[Some records]
%%
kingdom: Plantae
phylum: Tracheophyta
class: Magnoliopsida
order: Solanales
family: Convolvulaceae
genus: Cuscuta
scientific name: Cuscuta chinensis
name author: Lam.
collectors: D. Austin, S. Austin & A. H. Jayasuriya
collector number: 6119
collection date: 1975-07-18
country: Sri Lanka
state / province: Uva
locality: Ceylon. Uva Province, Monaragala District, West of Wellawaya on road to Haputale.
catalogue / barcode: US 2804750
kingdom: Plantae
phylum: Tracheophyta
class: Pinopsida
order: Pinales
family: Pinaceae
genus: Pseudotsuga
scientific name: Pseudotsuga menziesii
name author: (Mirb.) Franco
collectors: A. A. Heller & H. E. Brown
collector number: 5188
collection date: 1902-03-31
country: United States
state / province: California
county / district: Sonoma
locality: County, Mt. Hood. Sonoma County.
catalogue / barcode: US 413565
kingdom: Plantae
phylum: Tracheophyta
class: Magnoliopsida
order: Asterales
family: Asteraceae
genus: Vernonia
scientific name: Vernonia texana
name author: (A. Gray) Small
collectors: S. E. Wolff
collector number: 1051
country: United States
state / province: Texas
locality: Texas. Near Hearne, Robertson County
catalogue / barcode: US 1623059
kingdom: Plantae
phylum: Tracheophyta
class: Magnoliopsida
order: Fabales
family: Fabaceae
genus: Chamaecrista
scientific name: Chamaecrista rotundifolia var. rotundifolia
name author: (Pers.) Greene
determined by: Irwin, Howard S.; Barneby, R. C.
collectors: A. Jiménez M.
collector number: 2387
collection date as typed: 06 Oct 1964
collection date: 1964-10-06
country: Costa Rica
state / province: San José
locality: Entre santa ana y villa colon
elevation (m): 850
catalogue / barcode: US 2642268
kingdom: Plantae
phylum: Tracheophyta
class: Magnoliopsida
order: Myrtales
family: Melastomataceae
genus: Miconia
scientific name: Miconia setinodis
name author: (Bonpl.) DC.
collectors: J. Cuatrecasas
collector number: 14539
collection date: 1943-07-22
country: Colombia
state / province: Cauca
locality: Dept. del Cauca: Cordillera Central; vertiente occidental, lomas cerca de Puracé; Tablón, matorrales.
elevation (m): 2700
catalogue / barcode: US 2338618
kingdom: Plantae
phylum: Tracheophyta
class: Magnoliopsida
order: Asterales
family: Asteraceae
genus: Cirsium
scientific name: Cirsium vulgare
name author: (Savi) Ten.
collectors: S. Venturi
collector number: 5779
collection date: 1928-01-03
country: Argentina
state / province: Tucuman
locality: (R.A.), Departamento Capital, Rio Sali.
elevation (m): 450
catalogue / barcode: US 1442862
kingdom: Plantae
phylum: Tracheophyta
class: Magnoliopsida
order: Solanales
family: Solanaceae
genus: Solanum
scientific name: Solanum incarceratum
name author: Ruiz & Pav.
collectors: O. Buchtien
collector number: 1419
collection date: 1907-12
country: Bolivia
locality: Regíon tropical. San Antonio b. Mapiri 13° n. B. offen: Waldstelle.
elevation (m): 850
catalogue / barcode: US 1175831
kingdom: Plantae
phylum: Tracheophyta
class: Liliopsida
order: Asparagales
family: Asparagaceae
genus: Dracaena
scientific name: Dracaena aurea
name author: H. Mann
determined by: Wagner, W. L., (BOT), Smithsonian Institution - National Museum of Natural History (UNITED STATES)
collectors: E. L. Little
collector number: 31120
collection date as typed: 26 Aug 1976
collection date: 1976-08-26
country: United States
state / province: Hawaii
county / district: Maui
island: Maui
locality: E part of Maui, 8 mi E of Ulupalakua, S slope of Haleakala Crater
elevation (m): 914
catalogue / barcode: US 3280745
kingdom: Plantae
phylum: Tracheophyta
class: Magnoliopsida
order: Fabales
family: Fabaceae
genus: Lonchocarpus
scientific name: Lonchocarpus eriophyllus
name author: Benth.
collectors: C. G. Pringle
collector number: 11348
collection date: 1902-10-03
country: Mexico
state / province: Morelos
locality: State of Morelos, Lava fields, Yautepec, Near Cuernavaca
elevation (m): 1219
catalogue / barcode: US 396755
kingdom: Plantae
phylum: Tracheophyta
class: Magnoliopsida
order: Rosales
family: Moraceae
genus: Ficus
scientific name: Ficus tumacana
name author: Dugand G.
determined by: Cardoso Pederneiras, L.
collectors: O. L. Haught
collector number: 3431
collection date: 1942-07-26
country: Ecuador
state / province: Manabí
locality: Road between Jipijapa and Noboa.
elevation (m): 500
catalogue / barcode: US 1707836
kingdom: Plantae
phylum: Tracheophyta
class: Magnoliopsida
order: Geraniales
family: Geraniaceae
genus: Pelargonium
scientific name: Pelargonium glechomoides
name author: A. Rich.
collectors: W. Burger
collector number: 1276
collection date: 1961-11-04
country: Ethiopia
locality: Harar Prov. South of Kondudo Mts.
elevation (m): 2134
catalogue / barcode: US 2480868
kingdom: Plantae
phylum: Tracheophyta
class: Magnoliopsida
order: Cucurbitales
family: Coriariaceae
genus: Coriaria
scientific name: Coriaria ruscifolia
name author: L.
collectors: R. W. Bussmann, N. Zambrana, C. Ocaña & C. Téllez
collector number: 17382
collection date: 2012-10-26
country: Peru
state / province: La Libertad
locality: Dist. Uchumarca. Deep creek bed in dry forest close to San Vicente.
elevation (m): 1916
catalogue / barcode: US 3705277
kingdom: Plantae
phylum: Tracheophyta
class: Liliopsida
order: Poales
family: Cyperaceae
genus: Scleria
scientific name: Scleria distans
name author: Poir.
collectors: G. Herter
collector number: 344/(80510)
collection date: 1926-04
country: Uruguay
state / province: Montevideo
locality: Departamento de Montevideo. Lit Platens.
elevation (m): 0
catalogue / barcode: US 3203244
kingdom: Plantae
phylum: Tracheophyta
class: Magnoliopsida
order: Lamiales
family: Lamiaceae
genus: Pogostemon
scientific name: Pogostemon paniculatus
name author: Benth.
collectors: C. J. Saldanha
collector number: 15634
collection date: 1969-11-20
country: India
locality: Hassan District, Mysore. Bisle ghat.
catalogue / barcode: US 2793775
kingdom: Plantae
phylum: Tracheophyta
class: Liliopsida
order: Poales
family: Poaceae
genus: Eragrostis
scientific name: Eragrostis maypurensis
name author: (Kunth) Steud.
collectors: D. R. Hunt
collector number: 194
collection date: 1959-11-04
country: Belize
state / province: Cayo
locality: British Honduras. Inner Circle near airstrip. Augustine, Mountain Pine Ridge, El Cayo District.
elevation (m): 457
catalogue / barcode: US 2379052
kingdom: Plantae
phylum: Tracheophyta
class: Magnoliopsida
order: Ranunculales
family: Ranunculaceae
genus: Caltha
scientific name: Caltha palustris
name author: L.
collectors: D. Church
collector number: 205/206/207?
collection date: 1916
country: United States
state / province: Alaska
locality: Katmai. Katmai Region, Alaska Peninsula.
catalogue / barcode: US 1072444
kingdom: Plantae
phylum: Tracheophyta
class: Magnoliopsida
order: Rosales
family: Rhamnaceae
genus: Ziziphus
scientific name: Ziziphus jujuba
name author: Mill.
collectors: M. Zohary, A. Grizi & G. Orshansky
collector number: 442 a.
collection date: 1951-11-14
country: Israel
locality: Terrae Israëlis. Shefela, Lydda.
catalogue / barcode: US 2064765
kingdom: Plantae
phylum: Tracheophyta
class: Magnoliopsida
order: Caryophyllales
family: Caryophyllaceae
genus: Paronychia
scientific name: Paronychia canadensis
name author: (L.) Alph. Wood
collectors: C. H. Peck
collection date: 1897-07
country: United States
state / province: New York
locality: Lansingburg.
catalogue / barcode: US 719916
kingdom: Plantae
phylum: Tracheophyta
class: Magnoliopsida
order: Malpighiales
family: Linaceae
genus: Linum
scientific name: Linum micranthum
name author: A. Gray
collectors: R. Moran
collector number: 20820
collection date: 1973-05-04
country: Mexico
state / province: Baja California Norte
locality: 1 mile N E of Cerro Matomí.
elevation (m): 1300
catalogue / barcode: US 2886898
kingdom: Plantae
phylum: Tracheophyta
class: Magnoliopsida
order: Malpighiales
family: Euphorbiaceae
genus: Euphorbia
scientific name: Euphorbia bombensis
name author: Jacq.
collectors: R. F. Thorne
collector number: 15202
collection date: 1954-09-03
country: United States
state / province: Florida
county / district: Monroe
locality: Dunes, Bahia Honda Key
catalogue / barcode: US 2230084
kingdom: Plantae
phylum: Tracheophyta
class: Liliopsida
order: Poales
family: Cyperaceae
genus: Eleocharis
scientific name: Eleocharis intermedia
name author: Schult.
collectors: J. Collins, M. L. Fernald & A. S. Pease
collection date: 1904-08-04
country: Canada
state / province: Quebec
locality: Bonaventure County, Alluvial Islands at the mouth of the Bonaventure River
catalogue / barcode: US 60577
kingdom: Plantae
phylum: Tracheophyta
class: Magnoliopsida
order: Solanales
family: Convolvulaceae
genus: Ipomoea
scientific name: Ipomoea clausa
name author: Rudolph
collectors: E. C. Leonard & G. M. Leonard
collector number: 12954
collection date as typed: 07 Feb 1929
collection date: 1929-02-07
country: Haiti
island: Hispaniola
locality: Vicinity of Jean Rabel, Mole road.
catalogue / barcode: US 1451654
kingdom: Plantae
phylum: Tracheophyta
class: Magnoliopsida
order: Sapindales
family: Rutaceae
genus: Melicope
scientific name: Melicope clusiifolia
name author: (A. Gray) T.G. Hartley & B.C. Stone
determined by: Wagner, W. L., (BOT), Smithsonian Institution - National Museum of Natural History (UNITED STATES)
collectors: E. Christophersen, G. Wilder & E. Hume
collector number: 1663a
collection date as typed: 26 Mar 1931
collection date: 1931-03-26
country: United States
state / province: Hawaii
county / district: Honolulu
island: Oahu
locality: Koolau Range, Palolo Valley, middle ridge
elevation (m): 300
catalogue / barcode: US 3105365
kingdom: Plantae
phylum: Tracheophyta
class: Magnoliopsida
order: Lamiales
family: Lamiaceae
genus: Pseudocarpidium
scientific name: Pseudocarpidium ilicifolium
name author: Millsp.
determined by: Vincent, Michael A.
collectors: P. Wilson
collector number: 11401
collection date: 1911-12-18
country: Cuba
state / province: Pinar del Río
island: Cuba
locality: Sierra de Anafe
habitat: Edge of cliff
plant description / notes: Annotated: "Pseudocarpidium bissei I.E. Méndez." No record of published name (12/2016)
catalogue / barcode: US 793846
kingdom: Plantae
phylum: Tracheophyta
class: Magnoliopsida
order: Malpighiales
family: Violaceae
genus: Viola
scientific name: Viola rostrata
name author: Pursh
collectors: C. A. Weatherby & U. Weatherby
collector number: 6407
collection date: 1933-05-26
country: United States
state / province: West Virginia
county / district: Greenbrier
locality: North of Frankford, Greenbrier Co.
%%
* [The exercise] Please turn the lines from the one containing "class: Pinopsida" up to and including the one containing "catalogue / barcode: US 413565" into a Markdown table with the columns Row and Text. Put a row number beside each line and omit any blank lines.

* [In response]
| Row | Text |
|---|---|
| 1 | class: Pinopsida |
| 2 | order: Pinales |
| 3 | family: Pinaceae |
| 4 | genus: Pseudotsuga |
| 5 | scientific name: Pseudotsuga menziesii |
| 6 | name author: (Mirb.) Franco |
| 7 | collectors: A. A. Heller & H. E. Brown |
| 8 | collector number: 5188 |
| 9 | collection date: 1902-03-31 |
| 10 | country: United States |
| 11 | state / province: California |
| 12 | county / district: Sonoma |
| 13 | locality: County, Mt. Hood. Sonoma County. |
| 14 | catalogue / barcode: US 413565 |